■ **What to produce**
Find the lines of data that contain the string "grey", then list them.

■ **Extracted records**

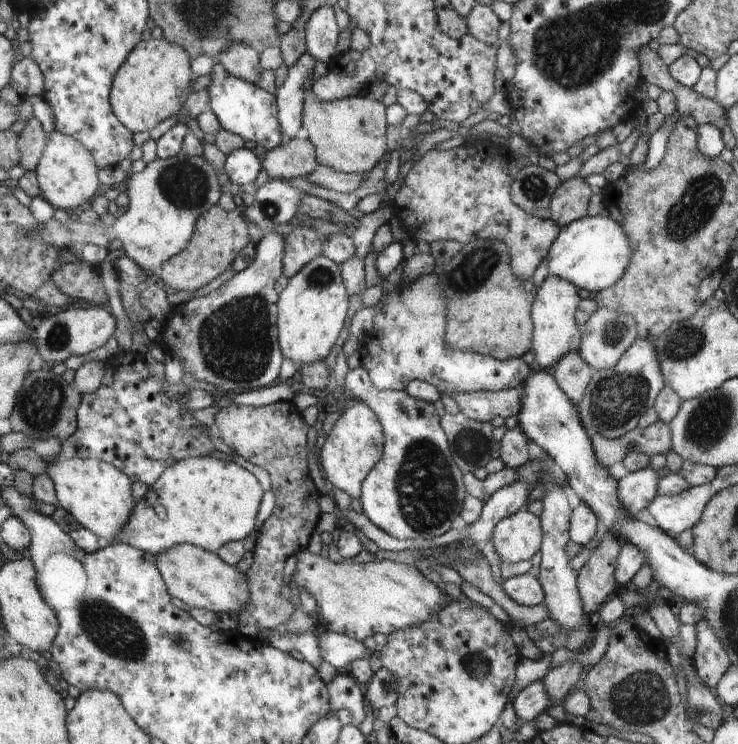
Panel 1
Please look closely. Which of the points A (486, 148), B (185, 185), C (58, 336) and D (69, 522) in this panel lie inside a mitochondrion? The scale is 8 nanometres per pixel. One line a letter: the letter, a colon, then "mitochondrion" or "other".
A: other
B: mitochondrion
C: mitochondrion
D: other

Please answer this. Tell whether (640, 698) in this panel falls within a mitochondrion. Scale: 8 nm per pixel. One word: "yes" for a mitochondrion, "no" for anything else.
yes

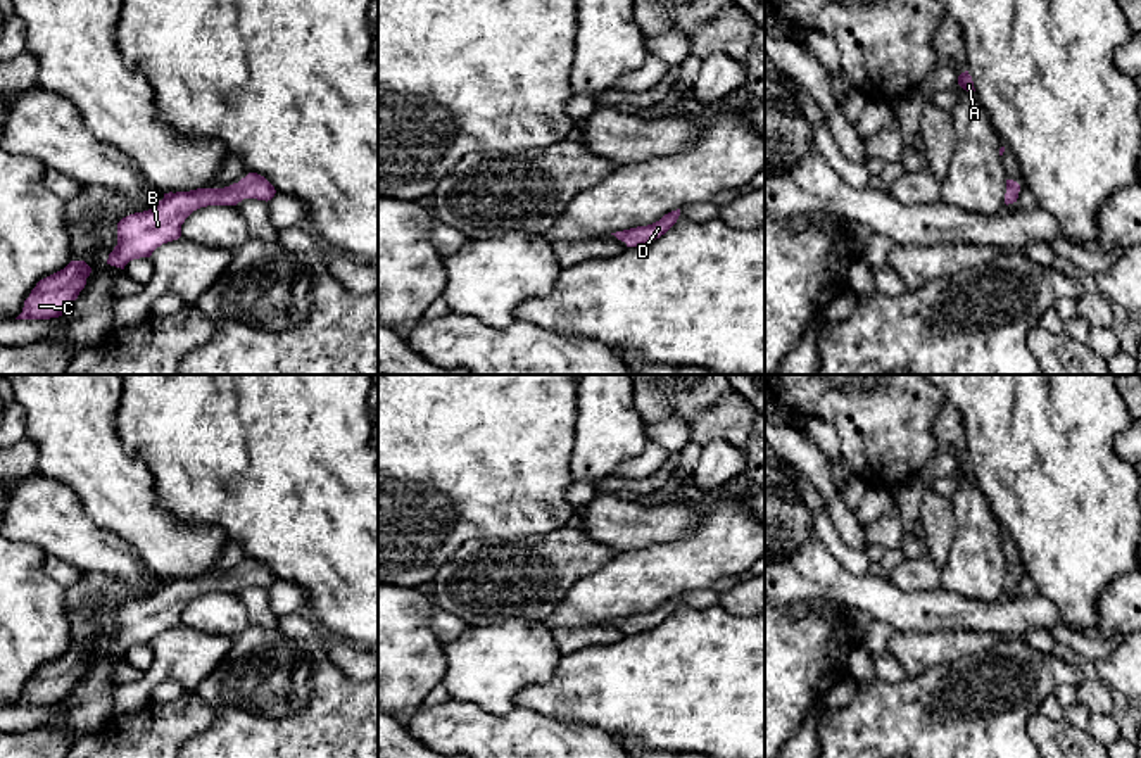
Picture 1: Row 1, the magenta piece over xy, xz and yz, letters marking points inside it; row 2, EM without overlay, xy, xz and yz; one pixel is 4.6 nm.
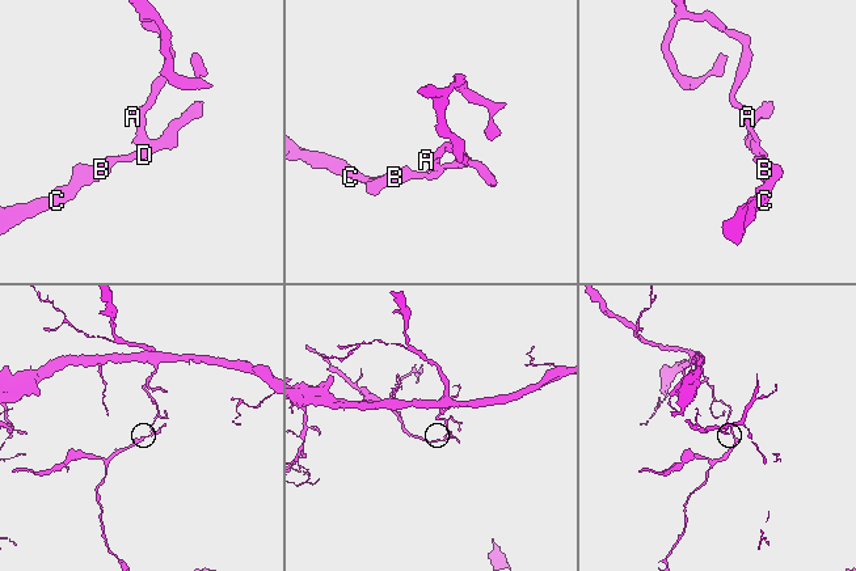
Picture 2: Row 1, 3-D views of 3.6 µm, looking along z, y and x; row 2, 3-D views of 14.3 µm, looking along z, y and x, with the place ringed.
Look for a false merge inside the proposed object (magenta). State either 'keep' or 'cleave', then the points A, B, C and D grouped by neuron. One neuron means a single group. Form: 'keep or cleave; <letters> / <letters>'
keep; A B C D

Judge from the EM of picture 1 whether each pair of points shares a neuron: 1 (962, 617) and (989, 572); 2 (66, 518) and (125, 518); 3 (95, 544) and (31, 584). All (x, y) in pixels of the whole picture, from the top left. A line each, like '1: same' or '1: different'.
1: different
2: different
3: different

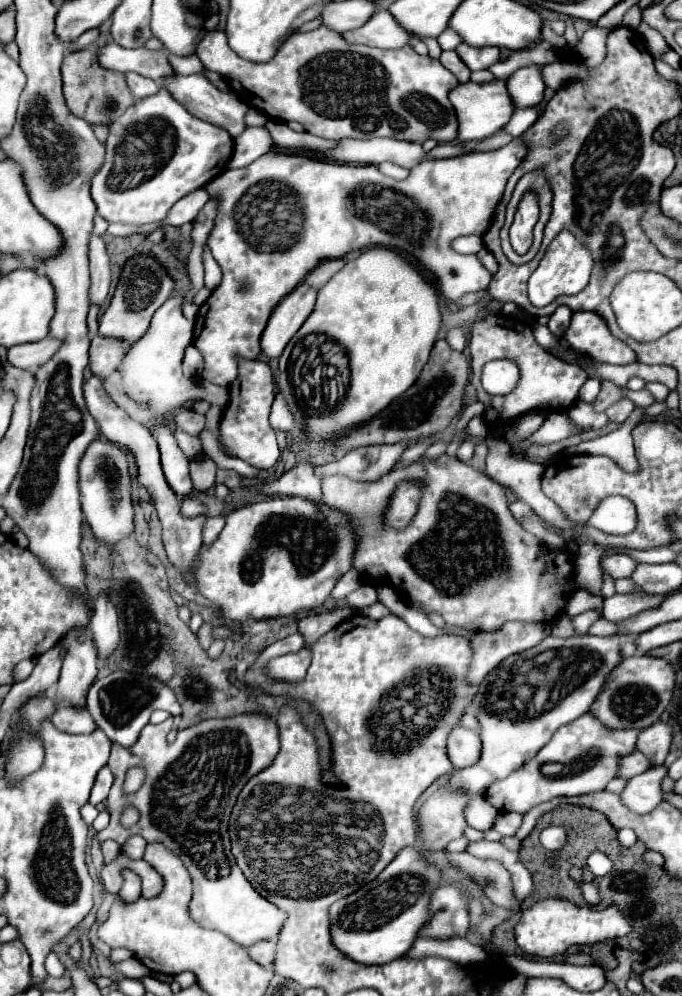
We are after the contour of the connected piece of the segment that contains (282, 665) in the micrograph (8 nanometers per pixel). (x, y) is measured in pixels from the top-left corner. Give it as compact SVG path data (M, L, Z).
M309 647L300 652L284 655L270 661L265 668L266 674L276 680L286 683L300 683L306 677L306 669L311 663Z

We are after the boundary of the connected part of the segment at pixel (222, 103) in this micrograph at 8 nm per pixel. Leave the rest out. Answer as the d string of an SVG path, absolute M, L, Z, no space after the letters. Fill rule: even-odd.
M200 73L198 75L188 75L188 77L178 75L178 77L174 77L174 81L162 81L162 83L194 117L200 117L202 121L208 121L212 125L220 125L232 137L238 137L246 129L244 117L248 113L248 105L242 103L234 93L222 93L222 91L218 91Z

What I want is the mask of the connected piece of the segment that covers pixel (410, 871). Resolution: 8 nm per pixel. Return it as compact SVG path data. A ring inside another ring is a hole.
M414 847L402 849L372 883L366 883L330 907L332 945L344 957L360 965L382 965L402 957L416 939L424 919L428 919L428 899L438 883L438 869L430 867Z

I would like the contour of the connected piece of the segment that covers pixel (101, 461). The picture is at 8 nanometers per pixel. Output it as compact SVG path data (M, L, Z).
M104 439L92 441L80 461L80 501L84 519L90 523L92 533L98 541L114 545L122 537L128 537L134 531L132 517L132 499L130 499L130 473L124 459L124 451L118 445L110 445Z

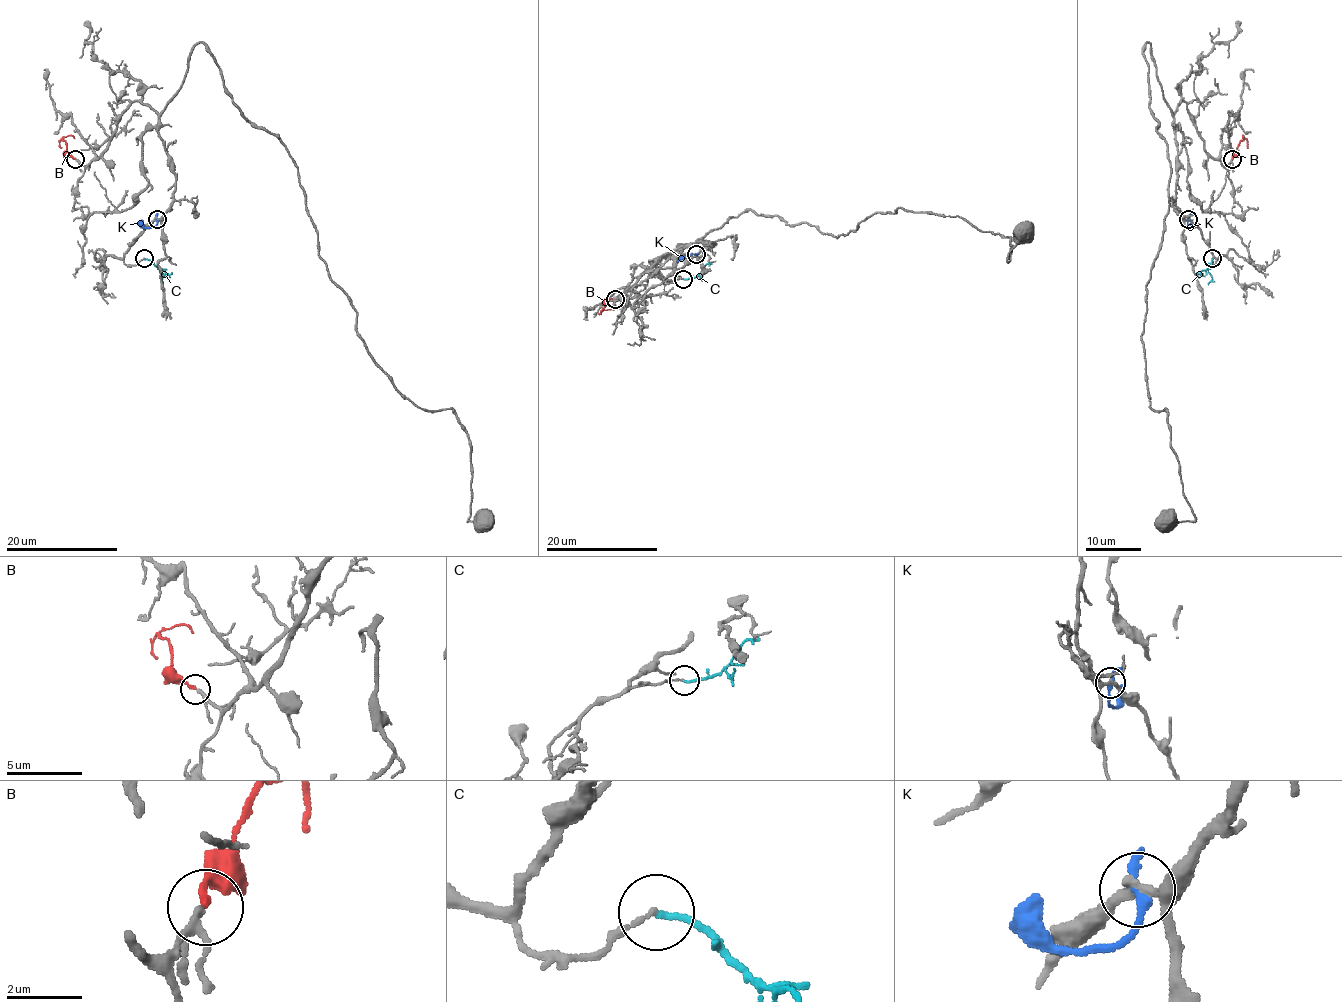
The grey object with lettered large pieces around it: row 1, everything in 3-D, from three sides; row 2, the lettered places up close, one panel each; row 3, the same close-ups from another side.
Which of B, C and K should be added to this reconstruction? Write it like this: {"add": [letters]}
{"add": ["B"]}

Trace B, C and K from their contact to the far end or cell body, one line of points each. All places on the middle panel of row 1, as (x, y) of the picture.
B: (615, 298), (602, 308), (602, 311), (614, 310)
C: (683, 279), (694, 278), (711, 262)
K: (696, 254), (680, 259)

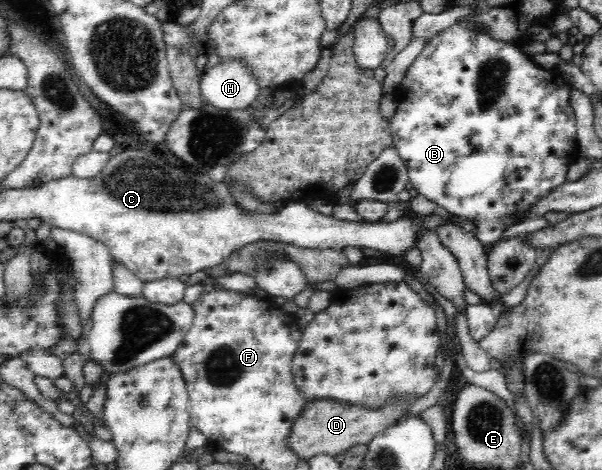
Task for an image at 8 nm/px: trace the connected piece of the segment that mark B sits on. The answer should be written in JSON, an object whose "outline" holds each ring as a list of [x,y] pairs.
{"outline":[[[454,22],[452,26],[434,34],[425,43],[420,54],[408,66],[402,82],[395,89],[394,96],[398,105],[394,115],[389,119],[392,143],[395,150],[398,151],[399,158],[406,165],[409,181],[412,182],[419,194],[432,200],[432,202],[436,202],[440,211],[445,211],[454,217],[460,217],[461,220],[472,223],[477,240],[484,246],[491,245],[501,238],[502,233],[507,228],[528,219],[530,208],[538,200],[562,186],[567,181],[568,166],[579,158],[575,112],[571,105],[571,87],[560,72],[555,69],[542,68],[520,48],[504,44],[501,40],[493,40],[491,36],[485,34],[480,36],[479,32],[468,27],[466,22]]]}

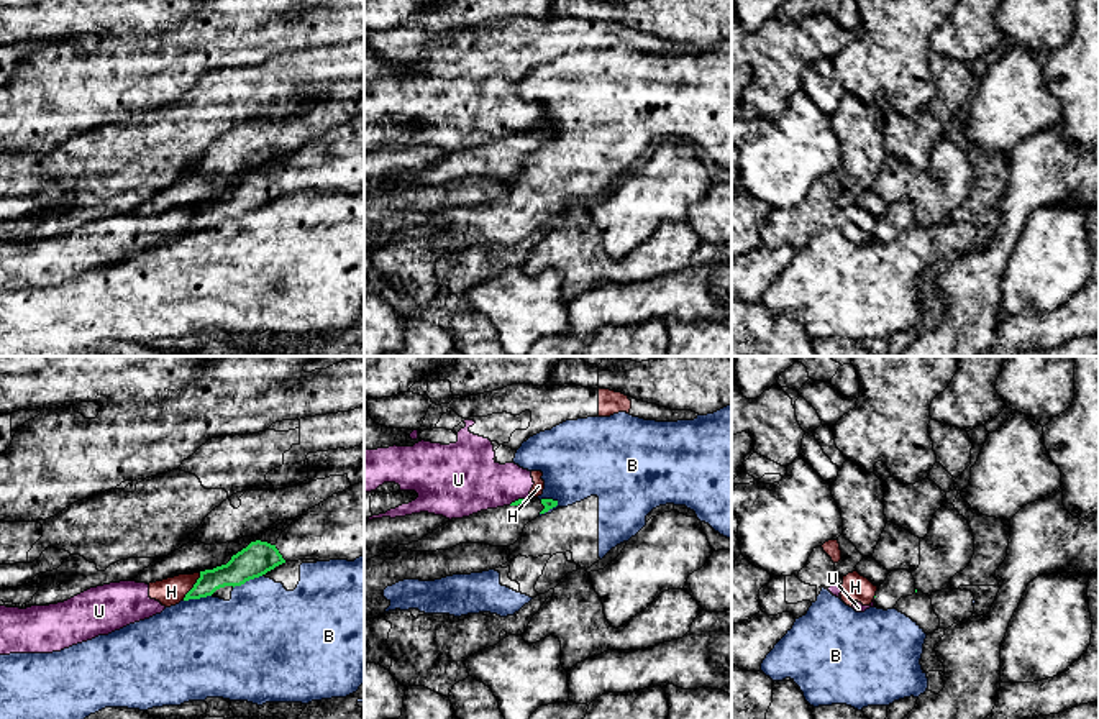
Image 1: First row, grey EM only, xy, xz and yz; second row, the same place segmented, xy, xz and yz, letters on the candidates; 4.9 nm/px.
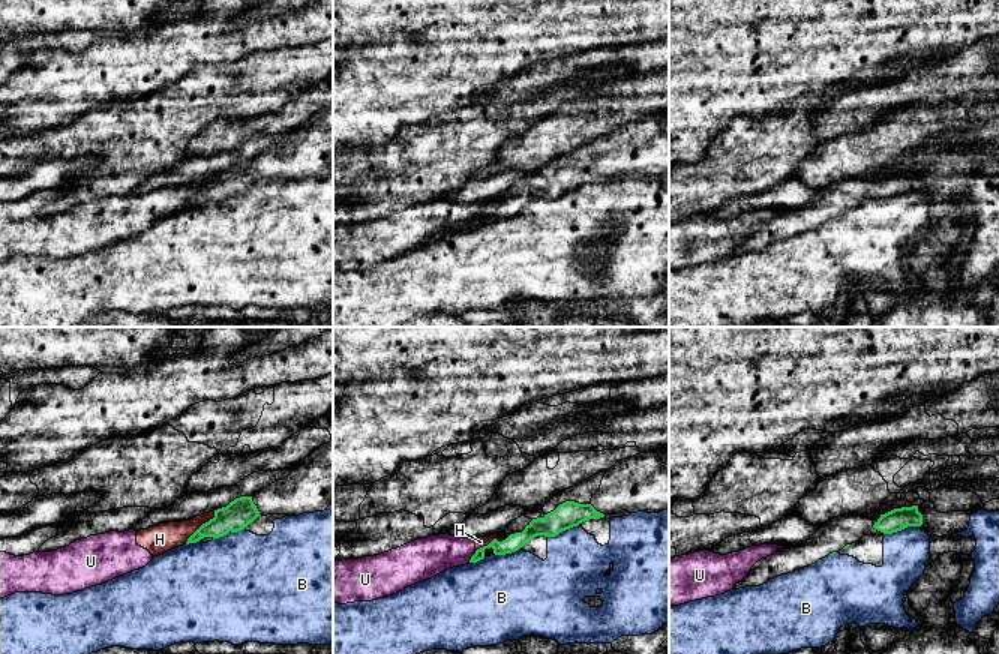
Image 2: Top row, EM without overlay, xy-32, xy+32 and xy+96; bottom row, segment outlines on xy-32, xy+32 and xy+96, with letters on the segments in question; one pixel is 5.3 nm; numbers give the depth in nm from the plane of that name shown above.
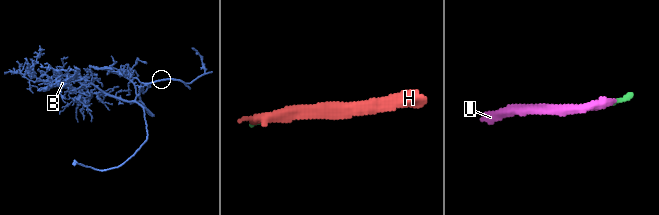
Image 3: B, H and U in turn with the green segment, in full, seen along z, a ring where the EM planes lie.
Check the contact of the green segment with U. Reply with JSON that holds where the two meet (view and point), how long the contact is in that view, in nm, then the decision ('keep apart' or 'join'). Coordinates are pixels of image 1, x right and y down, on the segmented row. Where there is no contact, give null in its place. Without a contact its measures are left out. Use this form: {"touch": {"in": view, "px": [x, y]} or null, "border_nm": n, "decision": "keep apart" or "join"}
{"touch": {"in": "xz", "px": [519, 499]}, "border_nm": 110, "decision": "keep apart"}

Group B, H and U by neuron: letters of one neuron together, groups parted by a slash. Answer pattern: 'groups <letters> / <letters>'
groups B / H U

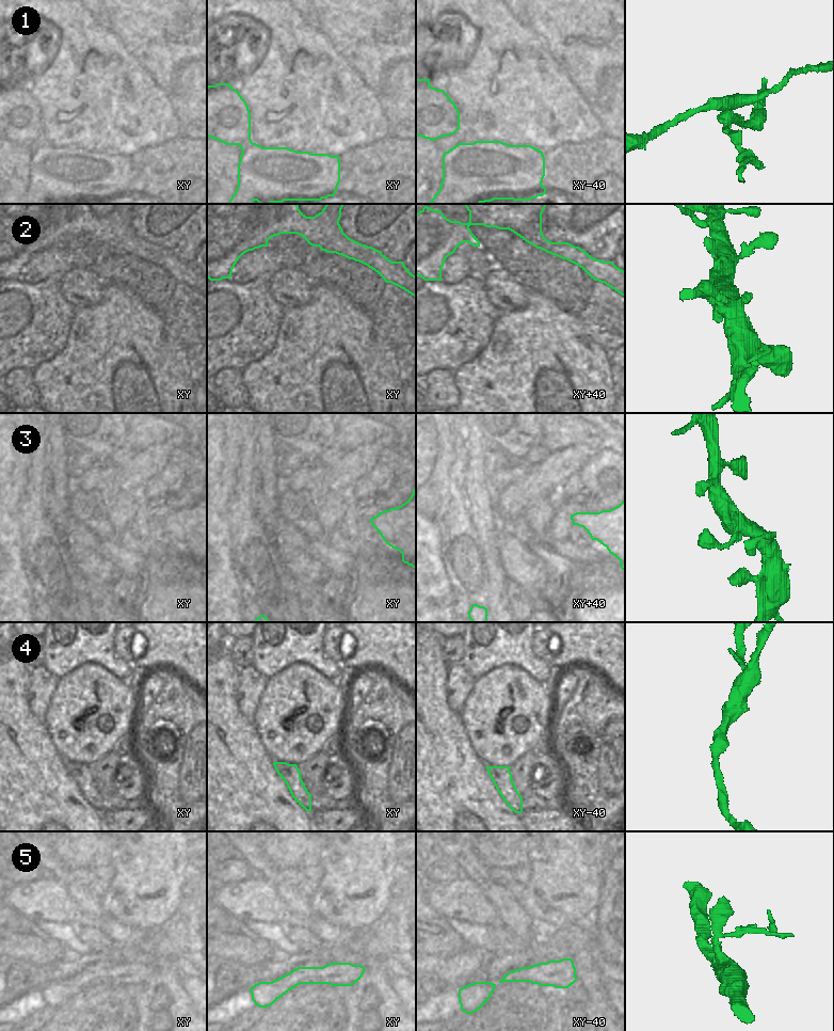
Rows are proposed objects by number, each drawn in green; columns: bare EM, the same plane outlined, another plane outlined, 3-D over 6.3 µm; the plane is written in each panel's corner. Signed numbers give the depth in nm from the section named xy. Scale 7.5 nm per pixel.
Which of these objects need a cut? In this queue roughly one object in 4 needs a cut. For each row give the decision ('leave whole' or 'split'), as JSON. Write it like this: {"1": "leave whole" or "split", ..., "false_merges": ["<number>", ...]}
{"1": "split", "2": "leave whole", "3": "split", "4": "leave whole", "5": "leave whole", "false_merges": ["1", "3"]}

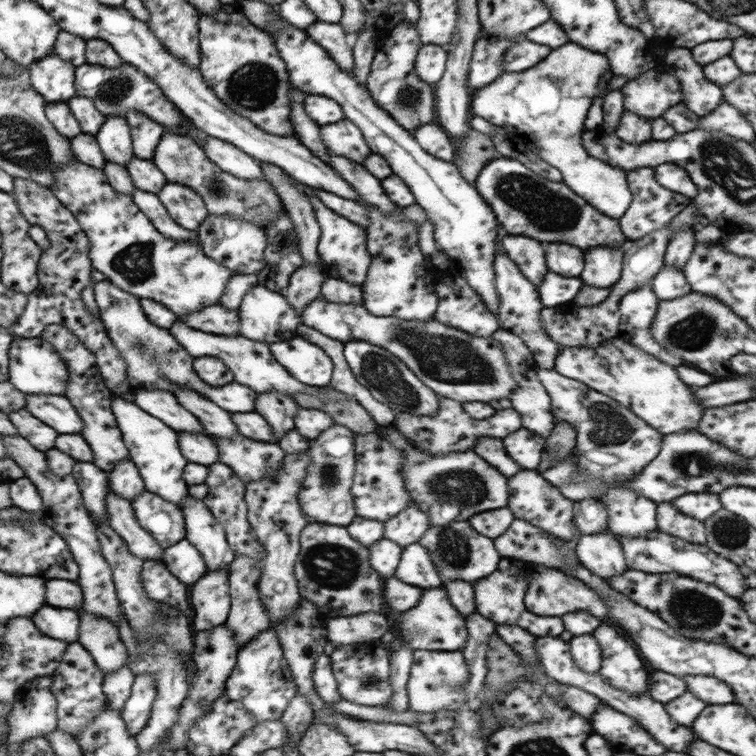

■ **Result of this exercise**
The grey object with lettered large pieces around it: row 1, everything in 3-D, from three sides; row 2, the lettered places up close, one panel each; row 3, the same close-ups from another side.
Image 1: First row, grey EM only, xy, xz and yz; second row, the same place segmented, xy, xz and yz, letters on the candidates; 4.9 nm/px.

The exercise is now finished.